Given exercise: Set out the lines below as a numbered list, leaving out any blank lines.

-- START Supplied information --

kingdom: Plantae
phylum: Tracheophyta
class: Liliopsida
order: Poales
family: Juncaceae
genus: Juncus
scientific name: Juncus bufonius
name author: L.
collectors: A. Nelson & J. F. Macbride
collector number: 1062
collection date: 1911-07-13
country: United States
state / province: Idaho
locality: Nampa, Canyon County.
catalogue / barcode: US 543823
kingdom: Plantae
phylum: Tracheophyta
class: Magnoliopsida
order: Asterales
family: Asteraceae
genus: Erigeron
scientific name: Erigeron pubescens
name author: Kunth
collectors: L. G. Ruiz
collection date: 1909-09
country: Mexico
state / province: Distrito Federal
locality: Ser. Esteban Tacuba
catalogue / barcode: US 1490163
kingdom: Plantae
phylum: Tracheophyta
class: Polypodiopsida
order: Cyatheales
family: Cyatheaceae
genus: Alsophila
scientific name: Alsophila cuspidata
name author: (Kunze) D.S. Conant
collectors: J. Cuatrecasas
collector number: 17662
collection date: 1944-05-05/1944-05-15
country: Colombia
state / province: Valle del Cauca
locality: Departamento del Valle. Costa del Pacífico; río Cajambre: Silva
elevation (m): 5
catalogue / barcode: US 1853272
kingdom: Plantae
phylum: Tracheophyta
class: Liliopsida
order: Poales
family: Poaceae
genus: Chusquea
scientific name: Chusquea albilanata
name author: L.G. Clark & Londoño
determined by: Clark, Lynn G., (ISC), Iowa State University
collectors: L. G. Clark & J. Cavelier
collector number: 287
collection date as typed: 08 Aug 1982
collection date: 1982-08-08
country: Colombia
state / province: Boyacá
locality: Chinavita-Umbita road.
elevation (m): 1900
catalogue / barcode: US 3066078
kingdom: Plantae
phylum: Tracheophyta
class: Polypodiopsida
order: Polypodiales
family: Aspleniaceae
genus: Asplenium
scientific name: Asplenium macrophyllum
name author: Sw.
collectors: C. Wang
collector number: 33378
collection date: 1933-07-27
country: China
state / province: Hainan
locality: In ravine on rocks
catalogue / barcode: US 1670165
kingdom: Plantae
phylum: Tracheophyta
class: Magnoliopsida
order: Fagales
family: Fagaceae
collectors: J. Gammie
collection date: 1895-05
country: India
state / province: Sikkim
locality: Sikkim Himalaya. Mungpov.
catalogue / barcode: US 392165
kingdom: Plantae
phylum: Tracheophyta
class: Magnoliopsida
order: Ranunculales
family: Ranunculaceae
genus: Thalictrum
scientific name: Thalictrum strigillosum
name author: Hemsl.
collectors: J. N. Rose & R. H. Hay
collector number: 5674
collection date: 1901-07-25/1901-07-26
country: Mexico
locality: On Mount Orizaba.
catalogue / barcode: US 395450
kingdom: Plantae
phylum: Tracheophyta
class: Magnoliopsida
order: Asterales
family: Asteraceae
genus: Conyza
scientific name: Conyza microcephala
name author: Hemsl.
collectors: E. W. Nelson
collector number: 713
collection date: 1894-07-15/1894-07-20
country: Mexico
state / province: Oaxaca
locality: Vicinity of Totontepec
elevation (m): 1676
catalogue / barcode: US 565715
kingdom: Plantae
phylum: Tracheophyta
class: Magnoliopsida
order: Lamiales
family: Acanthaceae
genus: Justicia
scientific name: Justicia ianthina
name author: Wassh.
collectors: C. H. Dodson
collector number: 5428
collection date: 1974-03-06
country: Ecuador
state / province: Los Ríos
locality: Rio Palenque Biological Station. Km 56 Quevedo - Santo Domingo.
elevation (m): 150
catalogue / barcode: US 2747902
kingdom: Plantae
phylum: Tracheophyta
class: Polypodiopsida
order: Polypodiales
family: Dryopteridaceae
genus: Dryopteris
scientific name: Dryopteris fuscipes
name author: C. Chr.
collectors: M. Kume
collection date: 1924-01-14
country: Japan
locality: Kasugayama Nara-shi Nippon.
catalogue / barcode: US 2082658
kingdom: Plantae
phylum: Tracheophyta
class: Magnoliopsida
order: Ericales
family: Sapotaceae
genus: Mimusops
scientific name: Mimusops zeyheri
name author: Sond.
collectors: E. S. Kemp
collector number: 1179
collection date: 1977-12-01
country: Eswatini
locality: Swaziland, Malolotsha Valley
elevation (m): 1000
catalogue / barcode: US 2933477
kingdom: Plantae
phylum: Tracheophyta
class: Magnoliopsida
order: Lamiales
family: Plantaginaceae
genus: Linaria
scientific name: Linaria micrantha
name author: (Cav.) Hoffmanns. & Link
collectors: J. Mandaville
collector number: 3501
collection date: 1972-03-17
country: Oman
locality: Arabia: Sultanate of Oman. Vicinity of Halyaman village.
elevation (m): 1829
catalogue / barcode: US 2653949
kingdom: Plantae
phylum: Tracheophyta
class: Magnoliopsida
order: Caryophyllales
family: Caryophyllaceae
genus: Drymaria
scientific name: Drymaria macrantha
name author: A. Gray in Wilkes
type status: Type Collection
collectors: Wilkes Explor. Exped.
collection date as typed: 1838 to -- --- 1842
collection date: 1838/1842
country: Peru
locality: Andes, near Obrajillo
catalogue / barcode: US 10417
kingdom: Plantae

-- END Supplied information --

Written answer:
1. kingdom: Plantae
2. phylum: Tracheophyta
3. class: Liliopsida
4. order: Poales
5. family: Juncaceae
6. genus: Juncus
7. scientific name: Juncus bufonius
8. name author: L.
9. collectors: A. Nelson & J. F. Macbride
10. collector number: 1062
11. collection date: 1911-07-13
12. country: United States
13. state / province: Idaho
14. locality: Nampa, Canyon County.
15. catalogue / barcode: US 543823
16. kingdom: Plantae
17. phylum: Tracheophyta
18. class: Magnoliopsida
19. order: Asterales
20. family: Asteraceae
21. genus: Erigeron
22. scientific name: Erigeron pubescens
23. name author: Kunth
24. collectors: L. G. Ruiz
25. collection date: 1909-09
26. country: Mexico
27. state / province: Distrito Federal
28. locality: Ser. Esteban Tacuba
29. catalogue / barcode: US 1490163
30. kingdom: Plantae
31. phylum: Tracheophyta
32. class: Polypodiopsida
33. order: Cyatheales
34. family: Cyatheaceae
35. genus: Alsophila
36. scientific name: Alsophila cuspidata
37. name author: (Kunze) D.S. Conant
38. collectors: J. Cuatrecasas
39. collector number: 17662
40. collection date: 1944-05-05/1944-05-15
41. country: Colombia
42. state / province: Valle del Cauca
43. locality: Departamento del Valle. Costa del Pacífico; río Cajambre: Silva
44. elevation (m): 5
45. catalogue / barcode: US 1853272
46. kingdom: Plantae
47. phylum: Tracheophyta
48. class: Liliopsida
49. order: Poales
50. family: Poaceae
51. genus: Chusquea
52. scientific name: Chusquea albilanata
53. name author: L.G. Clark & Londoño
54. determined by: Clark, Lynn G., (ISC), Iowa State University
55. collectors: L. G. Clark & J. Cavelier
56. collector number: 287
57. collection date as typed: 08 Aug 1982
58. collection date: 1982-08-08
59. country: Colombia
60. state / province: Boyacá
61. locality: Chinavita-Umbita road.
62. elevation (m): 1900
63. catalogue / barcode: US 3066078
64. kingdom: Plantae
65. phylum: Tracheophyta
66. class: Polypodiopsida
67. order: Polypodiales
68. family: Aspleniaceae
69. genus: Asplenium
70. scientific name: Asplenium macrophyllum
71. name author: Sw.
72. collectors: C. Wang
73. collector number: 33378
74. collection date: 1933-07-27
75. country: China
76. state / province: Hainan
77. locality: In ravine on rocks
78. catalogue / barcode: US 1670165
79. kingdom: Plantae
80. phylum: Tracheophyta
81. class: Magnoliopsida
82. order: Fagales
83. family: Fagaceae
84. collectors: J. Gammie
85. collection date: 1895-05
86. country: India
87. state / province: Sikkim
88. locality: Sikkim Himalaya. Mungpov.
89. catalogue / barcode: US 392165
90. kingdom: Plantae
91. phylum: Tracheophyta
92. class: Magnoliopsida
93. order: Ranunculales
94. family: Ranunculaceae
95. genus: Thalictrum
96. scientific name: Thalictrum strigillosum
97. name author: Hemsl.
98. collectors: J. N. Rose & R. H. Hay
99. collector number: 5674
100. collection date: 1901-07-25/1901-07-26
101. country: Mexico
102. locality: On Mount Orizaba.
103. catalogue / barcode: US 395450
104. kingdom: Plantae
105. phylum: Tracheophyta
106. class: Magnoliopsida
107. order: Asterales
108. family: Asteraceae
109. genus: Conyza
110. scientific name: Conyza microcephala
111. name author: Hemsl.
112. collectors: E. W. Nelson
113. collector number: 713
114. collection date: 1894-07-15/1894-07-20
115. country: Mexico
116. state / province: Oaxaca
117. locality: Vicinity of Totontepec
118. elevation (m): 1676
119. catalogue / barcode: US 565715
120. kingdom: Plantae
121. phylum: Tracheophyta
122. class: Magnoliopsida
123. order: Lamiales
124. family: Acanthaceae
125. genus: Justicia
126. scientific name: Justicia ianthina
127. name author: Wassh.
128. collectors: C. H. Dodson
129. collector number: 5428
130. collection date: 1974-03-06
131. country: Ecuador
132. state / province: Los Ríos
133. locality: Rio Palenque Biological Station. Km 56 Quevedo - Santo Domingo.
134. elevation (m): 150
135. catalogue / barcode: US 2747902
136. kingdom: Plantae
137. phylum: Tracheophyta
138. class: Polypodiopsida
139. order: Polypodiales
140. family: Dryopteridaceae
141. genus: Dryopteris
142. scientific name: Dryopteris fuscipes
143. name author: C. Chr.
144. collectors: M. Kume
145. collection date: 1924-01-14
146. country: Japan
147. locality: Kasugayama Nara-shi Nippon.
148. catalogue / barcode: US 2082658
149. kingdom: Plantae
150. phylum: Tracheophyta
151. class: Magnoliopsida
152. order: Ericales
153. family: Sapotaceae
154. genus: Mimusops
155. scientific name: Mimusops zeyheri
156. name author: Sond.
157. collectors: E. S. Kemp
158. collector number: 1179
159. collection date: 1977-12-01
160. country: Eswatini
161. locality: Swaziland, Malolotsha Valley
162. elevation (m): 1000
163. catalogue / barcode: US 2933477
164. kingdom: Plantae
165. phylum: Tracheophyta
166. class: Magnoliopsida
167. order: Lamiales
168. family: Plantaginaceae
169. genus: Linaria
170. scientific name: Linaria micrantha
171. name author: (Cav.) Hoffmanns. & Link
172. collectors: J. Mandaville
173. collector number: 3501
174. collection date: 1972-03-17
175. country: Oman
176. locality: Arabia: Sultanate of Oman. Vicinity of Halyaman village.
177. elevation (m): 1829
178. catalogue / barcode: US 2653949
179. kingdom: Plantae
180. phylum: Tracheophyta
181. class: Magnoliopsida
182. order: Caryophyllales
183. family: Caryophyllaceae
184. genus: Drymaria
185. scientific name: Drymaria macrantha
186. name author: A. Gray in Wilkes
187. type status: Type Collection
188. collectors: Wilkes Explor. Exped.
189. collection date as typed: 1838 to -- --- 1842
190. collection date: 1838/1842
191. country: Peru
192. locality: Andes, near Obrajillo
193. catalogue / barcode: US 10417
194. kingdom: Plantae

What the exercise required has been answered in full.